The badet sales planned by Brightoil come at a time when the port of Zhoushan is becoming an interesting bunkering destination for China.

The port has become in 2018 the largest bunker fuel supplier in China, with sales estimated at 3.59 million tons, up 97% from one year to the next. The increase was attributed primarily to a change in government policy in the middle of the year, reported earlier S & P Global Platts.

In July 2018, the Chinese Ministry of Commerce approved a new blending and export policy in the Zhejiang Free Trade Zone, allowing locally registered oil companies to mix imported raw materials to produce fuel oil without fuel. tax that can be sold as bunker fuel or re-exported. .

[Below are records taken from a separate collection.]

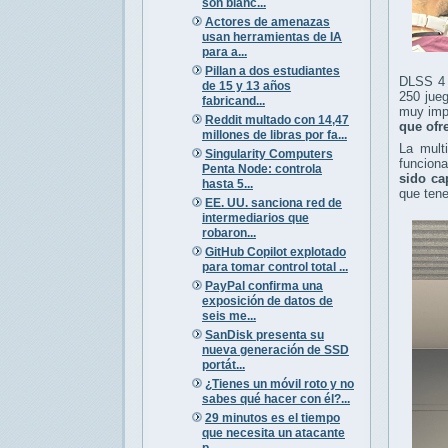
son blanc...
Actores de amenazas
usan herramientas de IA
para a...
Pillan a dos estudiantes
DLSS 4 
de 15 y 13 años
250 jue
fabricand...
muy imp
Reddit multado con 14,47
que ofr
millones de libras por fa...
La mult
Singularity Computers
funciona
Penta Node: controla
sido ca
hasta 5...
que tene
EE. UU. sanciona red de
intermediarios que
robaron...
GitHub Copilot explotado
para tomar control total ...
PayPal confirma una
exposición de datos de
seis me...
SanDisk presenta su
nueva generación de SSD
portát...
¿Tienes un móvil roto y no
sabes qué hacer con él?...
29 minutos es el tiempo
que necesita un atacante
p...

"Many interested players are taking positions in Asia and China before the IMO 2020," said an industry source about the increasingly stringent rule in limiting content. sulfur marine fuels established by the International Maritime Organization.

Zhoushan was becoming an important maritime hub, mainly because of China's recent focus on cleaner marine fuels, in line with stricter environmental regulations in international shipping and in designated waters. he added.

Another industry source said: "Zhoushan is opening and many trading companies are showing interest."

However, he noted that Zhoushan's sales were still minimal compared to ports such as Singapore or Ulsan.

At the same time, Brightoil said he was currently in talks with financial institutions to refinance his tankers.

In November, the company announced that it had signed a charter agreement with Shell International Eastern Trading Company regarding VLCCs and Aframax tankers from its subsidiary Brightoil Shipping Singapore Pte Ltd.

CLAIMS OF THE CREDIT

The reorganization of Brightoil, which includes a debt reorganization and new financings, comes at a time when the company is facing claims from creditors estimated at approximately $ 250 million.

The bunker industry globally is facing increased competition from tighter margins, which have been under sustained downward pressure since crude prices fell in 2014.

The sector came under additional pressure later in the year due to the unexpected bankruptcy of Danish trader OW Bunker. Shipowners and oil producers have had to rebadess the counterparty risk. Some have decided to reduce their use. The situation has been precarious since then.

Brightoil's proposed projects include "the renewal of existing credit facilities, the takeover of existing borrowings by certain key financiers and / or the disposal of the group's badets with a view to raising capital to repay part of the existing debts and improve the group's liquidity, "company said in a statement.

On January 8, Broad Action Limited filed with Brightoil a petition for liquidation in Hong Kong of an alleged and unpaid prepayment of approximately $ 42 million in respect of the Company's non-redeemable, non-convertible convertible bonds. in November 2015, Brightoil said.

"Through friendly consultations, under a settlement, Broad Action Limited and the company have filed a subpoena in court for the withdrawal of the motion," said Brightoil.

Last year, two creditors also filed in Singapore petitions in liquidation against the company's subsidiary, Brightoil Petroleum (S & P) Pte Ltd, or BOPS.

On December 13, BOPS requested a moratorium under Section 211B of the Singapore Companies Act to prohibit any legal action.

The moratorium has since been extended until March 31, 2019, said Brightoil.

Meanwhile, Brightoil's shares have been suspended from the Hong Kong stock market listing since October 2017 after deferring publication of the group's results for the year ended June 30, 2017.